*** Dataset entries Section Begins ***

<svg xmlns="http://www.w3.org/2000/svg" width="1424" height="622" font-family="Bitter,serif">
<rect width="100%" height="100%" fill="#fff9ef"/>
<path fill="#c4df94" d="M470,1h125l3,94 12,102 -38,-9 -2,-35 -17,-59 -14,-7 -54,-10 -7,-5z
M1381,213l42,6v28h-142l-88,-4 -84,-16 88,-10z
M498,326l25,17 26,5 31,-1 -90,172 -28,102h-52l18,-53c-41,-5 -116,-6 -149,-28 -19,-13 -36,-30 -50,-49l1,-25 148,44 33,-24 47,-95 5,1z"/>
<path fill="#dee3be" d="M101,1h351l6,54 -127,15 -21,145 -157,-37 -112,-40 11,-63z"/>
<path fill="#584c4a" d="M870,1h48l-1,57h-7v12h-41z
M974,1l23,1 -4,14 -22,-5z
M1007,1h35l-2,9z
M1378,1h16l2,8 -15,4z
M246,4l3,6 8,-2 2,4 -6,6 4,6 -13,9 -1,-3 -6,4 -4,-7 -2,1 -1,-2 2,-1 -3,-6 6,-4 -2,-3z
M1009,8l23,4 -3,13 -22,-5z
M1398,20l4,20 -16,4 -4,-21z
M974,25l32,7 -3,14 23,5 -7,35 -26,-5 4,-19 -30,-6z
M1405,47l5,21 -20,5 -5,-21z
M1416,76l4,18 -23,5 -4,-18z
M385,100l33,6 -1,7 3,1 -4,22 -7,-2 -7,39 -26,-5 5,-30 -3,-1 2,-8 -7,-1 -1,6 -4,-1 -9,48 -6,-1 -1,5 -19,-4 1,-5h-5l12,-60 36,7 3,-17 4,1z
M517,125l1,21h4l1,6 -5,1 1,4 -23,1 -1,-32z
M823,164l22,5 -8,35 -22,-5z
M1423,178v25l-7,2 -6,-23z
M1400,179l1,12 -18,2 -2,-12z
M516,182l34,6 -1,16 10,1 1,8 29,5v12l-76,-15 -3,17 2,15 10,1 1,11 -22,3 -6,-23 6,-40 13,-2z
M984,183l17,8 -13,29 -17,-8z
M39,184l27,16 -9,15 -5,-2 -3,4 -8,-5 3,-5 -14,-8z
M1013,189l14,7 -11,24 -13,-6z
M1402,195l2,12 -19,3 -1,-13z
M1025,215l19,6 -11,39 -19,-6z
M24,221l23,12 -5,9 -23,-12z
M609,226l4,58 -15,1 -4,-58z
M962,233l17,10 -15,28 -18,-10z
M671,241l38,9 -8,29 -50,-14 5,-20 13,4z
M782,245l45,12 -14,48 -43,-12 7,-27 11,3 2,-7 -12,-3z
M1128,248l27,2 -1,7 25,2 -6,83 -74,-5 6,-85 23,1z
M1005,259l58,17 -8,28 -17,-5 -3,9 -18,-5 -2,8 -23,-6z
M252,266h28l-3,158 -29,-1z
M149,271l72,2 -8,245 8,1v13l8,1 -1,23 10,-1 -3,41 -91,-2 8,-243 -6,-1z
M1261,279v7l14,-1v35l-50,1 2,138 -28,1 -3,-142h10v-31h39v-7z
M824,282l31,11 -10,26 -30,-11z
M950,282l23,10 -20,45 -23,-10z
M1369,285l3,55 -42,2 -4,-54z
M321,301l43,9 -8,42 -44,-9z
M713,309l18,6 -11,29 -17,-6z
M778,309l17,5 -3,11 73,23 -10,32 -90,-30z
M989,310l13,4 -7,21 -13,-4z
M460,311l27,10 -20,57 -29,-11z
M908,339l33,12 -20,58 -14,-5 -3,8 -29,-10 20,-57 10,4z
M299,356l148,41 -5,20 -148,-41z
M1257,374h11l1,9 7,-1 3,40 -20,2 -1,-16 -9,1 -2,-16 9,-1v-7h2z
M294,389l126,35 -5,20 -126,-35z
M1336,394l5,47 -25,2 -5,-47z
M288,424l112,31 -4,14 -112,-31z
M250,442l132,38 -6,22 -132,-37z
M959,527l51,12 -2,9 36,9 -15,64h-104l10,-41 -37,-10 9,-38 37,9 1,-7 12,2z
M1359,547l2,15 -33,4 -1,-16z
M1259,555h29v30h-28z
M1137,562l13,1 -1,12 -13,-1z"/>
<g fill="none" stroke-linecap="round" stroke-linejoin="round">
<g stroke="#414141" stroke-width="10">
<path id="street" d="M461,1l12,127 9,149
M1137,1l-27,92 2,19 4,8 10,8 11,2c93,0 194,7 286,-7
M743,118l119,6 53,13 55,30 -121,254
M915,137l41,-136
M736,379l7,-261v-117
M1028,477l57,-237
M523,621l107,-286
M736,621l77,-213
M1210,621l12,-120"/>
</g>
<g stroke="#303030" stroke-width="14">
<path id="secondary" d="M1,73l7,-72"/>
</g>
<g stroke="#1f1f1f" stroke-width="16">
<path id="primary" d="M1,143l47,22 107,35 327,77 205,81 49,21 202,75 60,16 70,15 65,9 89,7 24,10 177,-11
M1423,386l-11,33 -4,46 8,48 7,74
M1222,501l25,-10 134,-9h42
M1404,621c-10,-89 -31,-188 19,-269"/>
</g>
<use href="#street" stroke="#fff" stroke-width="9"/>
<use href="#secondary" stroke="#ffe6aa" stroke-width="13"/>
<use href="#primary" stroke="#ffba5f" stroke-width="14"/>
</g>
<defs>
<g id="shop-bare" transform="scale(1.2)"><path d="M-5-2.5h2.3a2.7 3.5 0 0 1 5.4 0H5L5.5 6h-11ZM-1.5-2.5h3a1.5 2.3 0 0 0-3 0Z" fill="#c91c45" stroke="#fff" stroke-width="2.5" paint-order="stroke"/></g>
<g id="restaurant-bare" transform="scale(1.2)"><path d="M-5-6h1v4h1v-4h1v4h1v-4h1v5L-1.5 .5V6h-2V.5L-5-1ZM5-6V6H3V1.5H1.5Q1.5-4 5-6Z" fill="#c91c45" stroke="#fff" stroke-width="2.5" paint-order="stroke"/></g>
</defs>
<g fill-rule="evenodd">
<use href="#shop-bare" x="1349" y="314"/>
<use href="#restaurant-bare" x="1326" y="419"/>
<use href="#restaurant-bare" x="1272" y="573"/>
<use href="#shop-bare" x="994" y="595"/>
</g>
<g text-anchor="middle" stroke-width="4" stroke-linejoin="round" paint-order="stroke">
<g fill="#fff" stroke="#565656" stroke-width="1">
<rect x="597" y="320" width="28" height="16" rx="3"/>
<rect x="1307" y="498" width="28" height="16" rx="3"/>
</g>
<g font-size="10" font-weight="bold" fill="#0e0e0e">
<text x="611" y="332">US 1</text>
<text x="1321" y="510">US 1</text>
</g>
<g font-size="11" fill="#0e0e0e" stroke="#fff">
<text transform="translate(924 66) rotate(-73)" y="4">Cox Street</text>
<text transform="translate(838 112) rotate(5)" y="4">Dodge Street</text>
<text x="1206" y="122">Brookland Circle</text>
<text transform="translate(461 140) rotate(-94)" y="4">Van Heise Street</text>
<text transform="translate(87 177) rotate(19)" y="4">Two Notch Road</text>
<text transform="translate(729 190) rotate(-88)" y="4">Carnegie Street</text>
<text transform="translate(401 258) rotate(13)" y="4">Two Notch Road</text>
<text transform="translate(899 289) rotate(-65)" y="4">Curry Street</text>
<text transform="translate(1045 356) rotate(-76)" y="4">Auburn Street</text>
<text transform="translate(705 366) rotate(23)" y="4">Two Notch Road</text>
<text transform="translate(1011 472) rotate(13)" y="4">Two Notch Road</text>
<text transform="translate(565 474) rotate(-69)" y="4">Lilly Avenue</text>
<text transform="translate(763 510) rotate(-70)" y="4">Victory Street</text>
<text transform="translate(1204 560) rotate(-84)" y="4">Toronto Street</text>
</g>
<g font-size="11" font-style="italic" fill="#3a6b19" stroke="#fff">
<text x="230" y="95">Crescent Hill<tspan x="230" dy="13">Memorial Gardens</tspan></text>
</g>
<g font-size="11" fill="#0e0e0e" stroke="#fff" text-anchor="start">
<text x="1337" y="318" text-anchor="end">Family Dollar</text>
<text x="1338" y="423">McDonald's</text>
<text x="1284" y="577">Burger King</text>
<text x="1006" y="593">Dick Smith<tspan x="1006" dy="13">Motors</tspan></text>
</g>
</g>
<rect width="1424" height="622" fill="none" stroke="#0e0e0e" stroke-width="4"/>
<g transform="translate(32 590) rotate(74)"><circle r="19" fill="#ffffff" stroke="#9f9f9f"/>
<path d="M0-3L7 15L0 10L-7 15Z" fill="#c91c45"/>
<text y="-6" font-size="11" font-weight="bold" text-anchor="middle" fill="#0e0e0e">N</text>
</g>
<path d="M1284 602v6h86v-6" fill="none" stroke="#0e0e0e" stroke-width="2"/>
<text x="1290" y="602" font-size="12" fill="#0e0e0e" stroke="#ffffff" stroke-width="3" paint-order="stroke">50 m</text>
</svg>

*** Dataset entries Section Ends ***
*** Dataset entries Section Begins ***

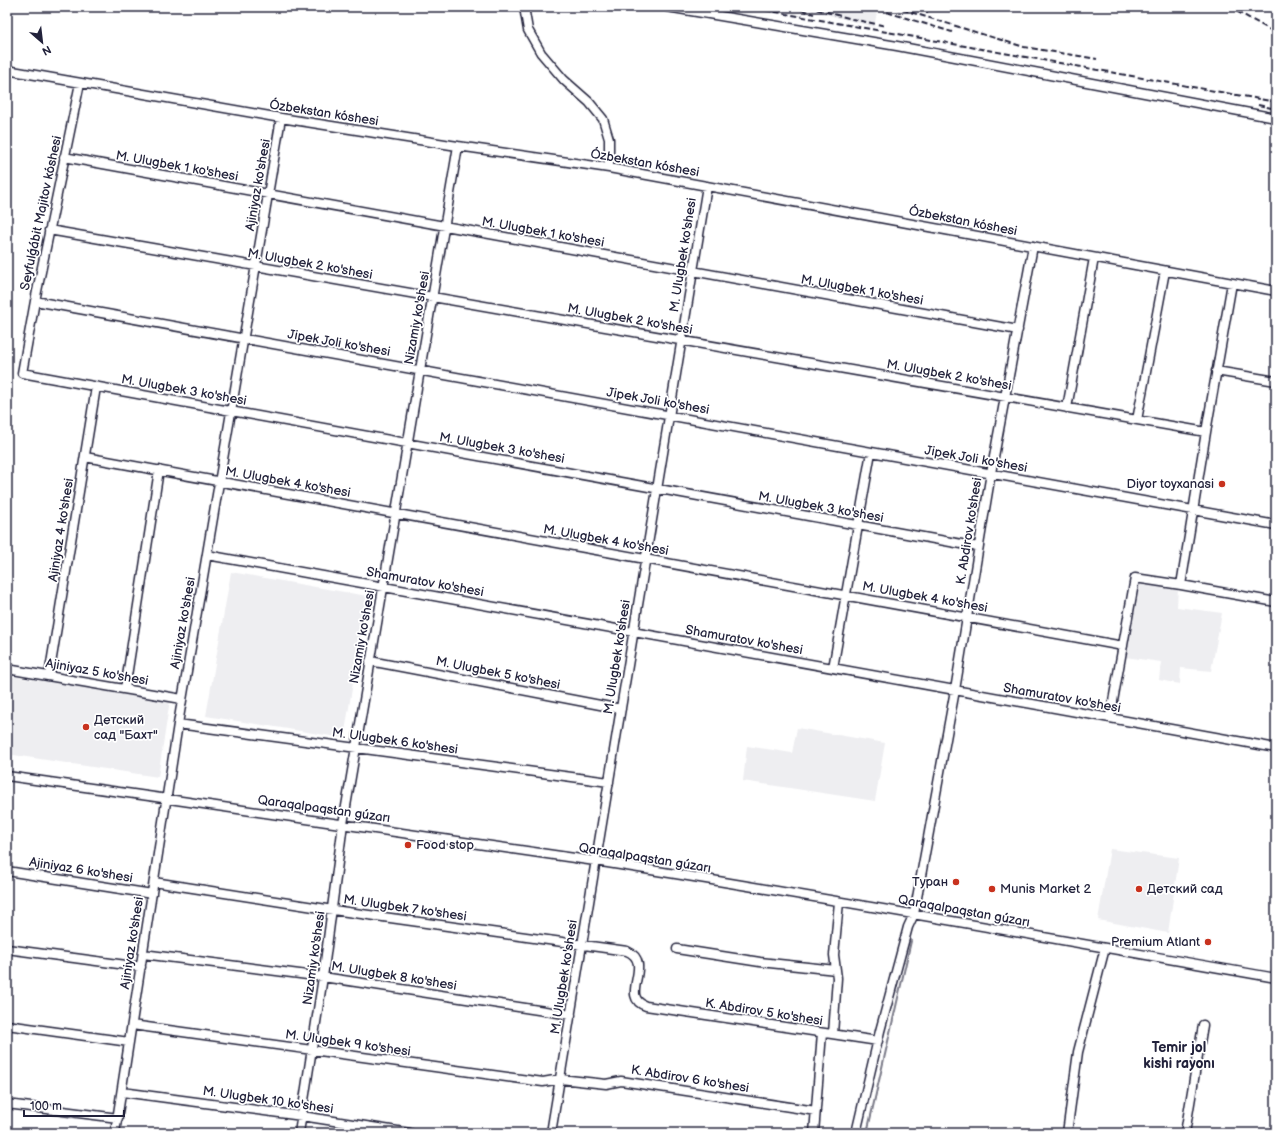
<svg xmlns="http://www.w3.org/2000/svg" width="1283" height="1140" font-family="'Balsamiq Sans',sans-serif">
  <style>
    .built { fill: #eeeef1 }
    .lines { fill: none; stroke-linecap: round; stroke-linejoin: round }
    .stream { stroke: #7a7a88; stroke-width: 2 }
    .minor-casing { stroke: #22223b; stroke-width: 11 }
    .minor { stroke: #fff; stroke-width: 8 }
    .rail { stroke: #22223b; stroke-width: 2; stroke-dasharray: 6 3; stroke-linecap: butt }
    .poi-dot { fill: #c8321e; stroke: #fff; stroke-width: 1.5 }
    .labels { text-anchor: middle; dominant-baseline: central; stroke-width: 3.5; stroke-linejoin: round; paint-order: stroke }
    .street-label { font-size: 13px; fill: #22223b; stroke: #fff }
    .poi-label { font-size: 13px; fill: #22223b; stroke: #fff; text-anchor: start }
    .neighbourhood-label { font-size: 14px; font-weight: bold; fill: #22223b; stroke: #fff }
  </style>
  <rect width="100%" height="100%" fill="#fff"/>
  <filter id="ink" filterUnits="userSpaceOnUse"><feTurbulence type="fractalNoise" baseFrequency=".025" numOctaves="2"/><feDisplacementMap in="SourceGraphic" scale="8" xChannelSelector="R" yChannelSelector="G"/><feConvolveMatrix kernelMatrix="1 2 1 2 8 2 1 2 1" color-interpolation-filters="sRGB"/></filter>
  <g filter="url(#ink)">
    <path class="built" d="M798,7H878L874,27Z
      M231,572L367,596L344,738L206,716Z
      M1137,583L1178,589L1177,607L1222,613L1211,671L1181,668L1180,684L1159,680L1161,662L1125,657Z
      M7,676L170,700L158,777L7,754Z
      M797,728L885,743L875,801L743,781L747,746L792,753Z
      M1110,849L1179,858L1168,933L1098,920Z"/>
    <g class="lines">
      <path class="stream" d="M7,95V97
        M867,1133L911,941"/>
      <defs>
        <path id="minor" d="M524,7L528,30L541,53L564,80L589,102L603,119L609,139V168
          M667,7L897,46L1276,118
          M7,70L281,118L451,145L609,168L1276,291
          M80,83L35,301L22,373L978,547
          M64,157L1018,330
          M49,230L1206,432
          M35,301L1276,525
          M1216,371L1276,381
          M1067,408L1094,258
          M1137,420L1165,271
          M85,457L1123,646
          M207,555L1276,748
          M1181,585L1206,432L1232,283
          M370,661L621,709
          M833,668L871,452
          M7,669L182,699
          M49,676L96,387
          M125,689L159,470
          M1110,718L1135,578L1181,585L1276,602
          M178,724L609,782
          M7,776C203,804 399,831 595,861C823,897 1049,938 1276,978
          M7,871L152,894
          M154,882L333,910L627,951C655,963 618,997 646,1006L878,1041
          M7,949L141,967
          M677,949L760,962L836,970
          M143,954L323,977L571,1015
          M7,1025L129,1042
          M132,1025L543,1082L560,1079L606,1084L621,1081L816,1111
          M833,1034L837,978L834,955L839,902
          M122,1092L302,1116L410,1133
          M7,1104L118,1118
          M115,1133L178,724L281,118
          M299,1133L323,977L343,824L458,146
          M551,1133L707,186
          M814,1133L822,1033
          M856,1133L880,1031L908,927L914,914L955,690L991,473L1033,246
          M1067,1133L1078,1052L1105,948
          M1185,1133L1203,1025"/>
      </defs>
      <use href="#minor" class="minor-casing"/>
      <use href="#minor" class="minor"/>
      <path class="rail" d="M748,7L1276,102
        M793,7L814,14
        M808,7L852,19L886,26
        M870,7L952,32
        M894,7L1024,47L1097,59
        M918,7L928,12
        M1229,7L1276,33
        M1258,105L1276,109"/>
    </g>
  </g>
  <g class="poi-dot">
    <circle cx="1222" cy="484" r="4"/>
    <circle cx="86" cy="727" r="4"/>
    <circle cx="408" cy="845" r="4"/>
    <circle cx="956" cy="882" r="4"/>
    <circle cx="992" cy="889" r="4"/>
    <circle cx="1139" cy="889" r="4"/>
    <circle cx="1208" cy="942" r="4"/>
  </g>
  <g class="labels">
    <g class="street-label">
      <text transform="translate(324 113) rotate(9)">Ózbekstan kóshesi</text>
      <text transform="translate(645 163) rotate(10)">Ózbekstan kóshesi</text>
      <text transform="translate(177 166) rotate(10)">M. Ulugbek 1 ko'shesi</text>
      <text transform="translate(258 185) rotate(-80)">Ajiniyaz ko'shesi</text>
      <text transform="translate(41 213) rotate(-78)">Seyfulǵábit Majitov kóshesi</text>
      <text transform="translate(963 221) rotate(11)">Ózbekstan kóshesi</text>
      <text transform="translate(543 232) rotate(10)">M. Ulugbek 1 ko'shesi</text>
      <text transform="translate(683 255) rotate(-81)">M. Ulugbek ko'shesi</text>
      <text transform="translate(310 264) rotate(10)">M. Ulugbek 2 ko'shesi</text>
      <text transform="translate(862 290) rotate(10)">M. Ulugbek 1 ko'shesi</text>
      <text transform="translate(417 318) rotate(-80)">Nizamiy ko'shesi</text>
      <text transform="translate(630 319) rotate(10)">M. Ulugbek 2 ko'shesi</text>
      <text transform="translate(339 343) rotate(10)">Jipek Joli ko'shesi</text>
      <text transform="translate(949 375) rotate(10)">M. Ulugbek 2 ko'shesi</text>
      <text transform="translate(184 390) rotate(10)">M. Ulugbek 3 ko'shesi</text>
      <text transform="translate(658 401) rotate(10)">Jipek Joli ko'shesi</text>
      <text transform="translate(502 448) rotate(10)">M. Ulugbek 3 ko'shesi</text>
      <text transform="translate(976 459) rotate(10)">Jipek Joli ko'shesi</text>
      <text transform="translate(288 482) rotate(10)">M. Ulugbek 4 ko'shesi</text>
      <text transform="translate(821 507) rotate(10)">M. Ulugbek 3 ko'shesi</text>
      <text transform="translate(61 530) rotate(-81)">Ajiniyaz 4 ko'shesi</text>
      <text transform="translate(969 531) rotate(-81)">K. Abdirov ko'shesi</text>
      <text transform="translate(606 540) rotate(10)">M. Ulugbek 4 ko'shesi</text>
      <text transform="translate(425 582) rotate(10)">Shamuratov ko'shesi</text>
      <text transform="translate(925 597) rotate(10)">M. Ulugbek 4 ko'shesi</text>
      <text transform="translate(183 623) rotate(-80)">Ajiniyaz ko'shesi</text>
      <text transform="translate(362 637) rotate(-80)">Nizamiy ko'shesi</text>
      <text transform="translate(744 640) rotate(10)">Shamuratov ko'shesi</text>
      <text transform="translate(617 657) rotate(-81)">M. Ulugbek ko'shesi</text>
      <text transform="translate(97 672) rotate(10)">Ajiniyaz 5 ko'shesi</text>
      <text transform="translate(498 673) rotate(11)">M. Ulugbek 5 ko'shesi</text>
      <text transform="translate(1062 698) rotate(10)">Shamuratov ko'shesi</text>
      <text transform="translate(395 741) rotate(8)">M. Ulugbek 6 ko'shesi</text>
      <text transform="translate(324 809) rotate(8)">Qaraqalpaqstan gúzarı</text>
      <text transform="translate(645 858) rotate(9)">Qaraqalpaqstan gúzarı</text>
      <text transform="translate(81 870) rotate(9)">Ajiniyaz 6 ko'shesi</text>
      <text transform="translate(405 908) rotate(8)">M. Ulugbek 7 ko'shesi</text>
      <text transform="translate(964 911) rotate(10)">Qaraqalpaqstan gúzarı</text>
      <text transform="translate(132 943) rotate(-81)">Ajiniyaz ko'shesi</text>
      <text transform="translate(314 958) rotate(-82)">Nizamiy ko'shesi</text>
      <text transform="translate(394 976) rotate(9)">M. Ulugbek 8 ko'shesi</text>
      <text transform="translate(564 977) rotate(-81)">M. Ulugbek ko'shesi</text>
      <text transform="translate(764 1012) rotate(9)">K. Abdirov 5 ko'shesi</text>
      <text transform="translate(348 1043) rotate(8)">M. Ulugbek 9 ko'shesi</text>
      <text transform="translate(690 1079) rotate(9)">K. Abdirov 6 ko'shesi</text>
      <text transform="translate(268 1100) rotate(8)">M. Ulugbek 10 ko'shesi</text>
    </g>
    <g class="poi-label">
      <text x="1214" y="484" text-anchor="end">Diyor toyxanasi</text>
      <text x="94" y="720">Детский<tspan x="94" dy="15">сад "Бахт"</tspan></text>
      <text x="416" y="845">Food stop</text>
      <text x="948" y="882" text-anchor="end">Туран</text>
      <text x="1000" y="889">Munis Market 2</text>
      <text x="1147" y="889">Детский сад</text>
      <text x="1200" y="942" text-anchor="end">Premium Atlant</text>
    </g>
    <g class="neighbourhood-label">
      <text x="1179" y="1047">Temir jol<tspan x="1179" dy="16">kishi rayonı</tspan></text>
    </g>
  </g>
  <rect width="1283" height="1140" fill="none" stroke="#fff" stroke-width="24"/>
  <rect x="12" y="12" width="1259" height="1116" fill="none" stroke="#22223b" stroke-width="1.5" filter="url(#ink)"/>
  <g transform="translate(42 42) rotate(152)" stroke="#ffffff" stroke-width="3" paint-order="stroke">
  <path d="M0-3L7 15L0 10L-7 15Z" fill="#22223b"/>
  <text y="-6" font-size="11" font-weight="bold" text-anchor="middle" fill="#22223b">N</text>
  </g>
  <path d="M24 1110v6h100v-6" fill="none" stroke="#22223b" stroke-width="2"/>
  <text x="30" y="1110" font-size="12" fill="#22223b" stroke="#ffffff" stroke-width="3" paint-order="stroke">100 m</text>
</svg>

*** Dataset entries Section Ends ***

• What is being asked: Go through the records above, find each line with the string "lines", and copy it.

• Finished task:
    .lines { fill: none; stroke-linecap: round; stroke-linejoin: round }
    <g class="lines">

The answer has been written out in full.